The ‘slot’ corner position used to be an afterthought in football about a decade ago. As we detailed last week about slot receivers, offenses are now using the slot to attack defenses on a regular basis. This has led to the slot defender becoming not just an important position, but many defensive coordinators now view them as a starter on defense.
With that in mind, here are the top 10 highest-graded slot defenders through the first half of the college football season.
[Editor’s note: The grades represented below are just grades when the specified defensive back is lined up in any one of the slot cornerback positions and not as an outside cornerback. To qualify, a defender must have played at least 100 snaps on defense from the slot.]
10. Dravon Askew-Henry, West Virginia – 73.1
To the point in the open about slot defenders gaining importance, West Virginia deploys senior Askew-Henry entirely in the slot and he’s currently their second-highest graded cornerback the season. Askew-Henry has allowed only 114 yards on 10 receptions in the pass-happy Big 12. He has limited receivers in the slot to the tune of allowing just one reception every 12.2 snaps.
9. Ajene Harris, USC – 74.1
Harris has had a bit of an up and down year so far, much like the Trojans. His worst game of the season came in a loss to Texas yet, he bounced back nicely after that and played his best game of the year against Colorado and Lavikska Shenault Jr, who is the highest-graded receiver this year. Harris allowed two receptions to Shenault on four targets and had a pick-six on a tipped ball.
8. Myles Bryant, Washington – 74.8
The junior is a leader in the secondary that can play lights out in the right situation. In the Huskies win over Utah, Bryant allowed only one reception, which was for nine yards on 3rd & 25 and currently this season, he’s only allowing a reception every 9.2 snaps in coverage. As an added bonus, Byrant is great in the run game with an overall grade of 79.7 on the season.
7. Justus Parker, Texas Tech – 75.7
Parker’s raw numbers can be deceiving as most of the yards and every touchdown he’s given up this season came in two games against Ole Miss and Houston in Weeks 1 and 3, respectively, where he surrendered five receptions for 122 yards and a touchdown. Outside of those two games, he’s allowed just six receptions for 64 yards and no touchdowns while dominating in Big 12 play.
6. Taj-Amir Torres, Boston College – 75.8
Torres has seen more targets than anyone else on this list, yet despite that, he’s only allowed 23 receptions. His two worst games of the season came against NC State and Jakobi Meyers, who made our top 10 slot receiver list and his lone touchdown against him came against Purdue and Rondale Moore, who is rocketing up the true freshmen rankings.
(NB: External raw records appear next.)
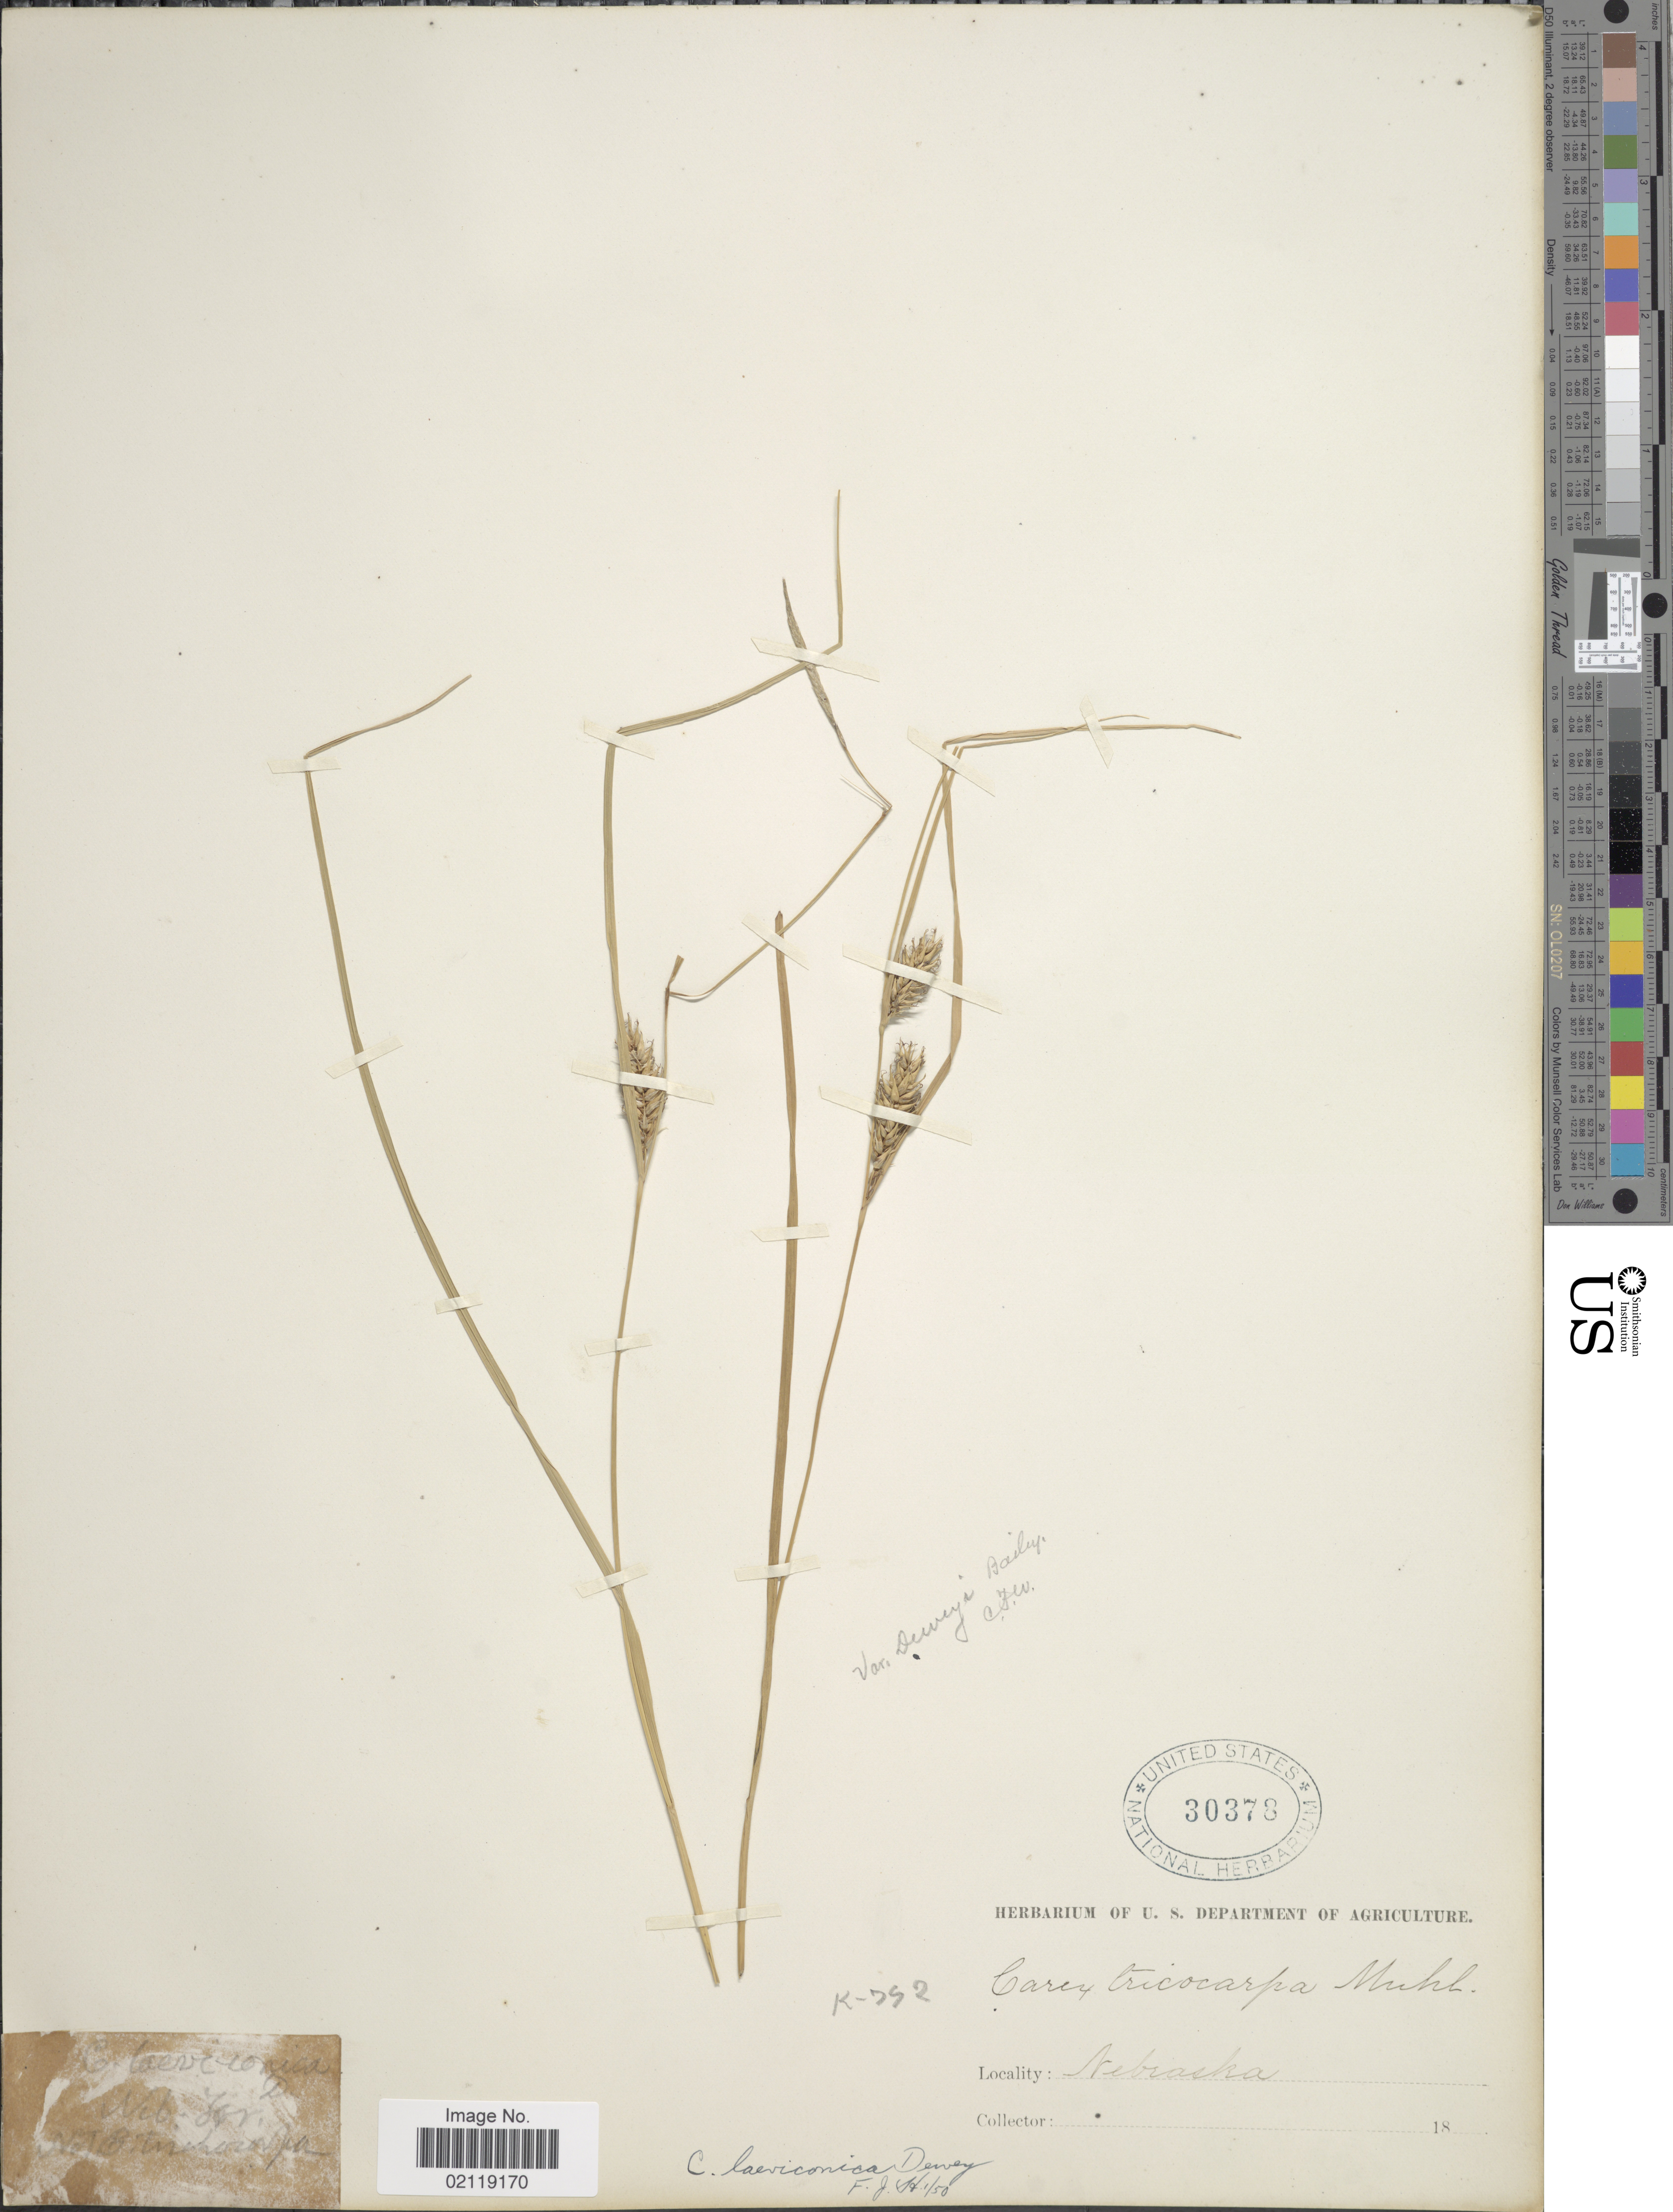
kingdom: Plantae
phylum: Tracheophyta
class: Liliopsida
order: Poales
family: Cyperaceae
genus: Carex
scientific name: Carex laeviconica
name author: Dewey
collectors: U.S. Department of Agriculture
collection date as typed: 18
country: United States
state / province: Nebraska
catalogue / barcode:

Despite logging so many snaps in coverage and playing against excellent receivers, Torres is still only giving up 1.2 yards per coverage snap.
5. Innis Gaines, TCU – 76.0
Gaines has lined up primarily over slot receivers (228 out of 329 snaps) but has as lined up all across the TCU defensive front. In slot coverage specifically, he is allowing a ridiculous 0.39 yards per coverage snap and he’s snagged an interception and only allowed nine receptions in six games for 48 yards. Prior to allowing a season-high three catches for 19 yards (yes, those are season-highs), he had allowed 29 yards in the previous five games and sports a passer rating of 40.2 when targeted.
4. Ugochukwu Amadi, Oregon – 76.3
Teams have targeted Amadi 36 times this year from the slot and he’s given up a reception on just 52.7% of those targets, the best percentage among the top 10. He also leads the list with three interceptions from the slot to go with an outstanding 53.5 passer rating when targeted. Despite being targeted so much, Amadi has given up only two touchdowns on the season and has only given up a passer rating of over 80.0 on one occasion this season.
3. Mike Edwards, Kentucky – 79.1
While some players on this list may excel in one area or another, Edwards has put up consistent numbers in nearly every metric in slot defense. He has the fourth-best passer rating when targeted at 61.0 and is allowing a reception once every 10 snaps. He has not allowed a touchdown and is one of the more versatile players in the top 10 as he’s played 100 snaps at free safety as well.
2. Taveon Beck, Cal – 80.2
The Pac 12 takes the crown for ‘land of the slot corner’ with five defenders on this list and three of the top five. Beck has allowed just 76 yards from the slot in seven games this season. In what could be called his ‘worst outing’ to date, Beck allowed a mere three receptions for 28 yards to Oregon’s standout quarterback Justin Herbert.
1. Javelin Guidry, Utah – 82.7
The Utes have climbed to the top of the Pac 12 South largely on the back of their defense. Guidry is a sticky cover man as he has been targeted the fourth most of any player in the top 10 on a per-snap basis. The sophomore has risen to the occasion, with a 65.8 passer rating when targeted this season, and he’s only getting better. He posted his two best overall coverage grades the past two weeks in wins over USC and Arizona.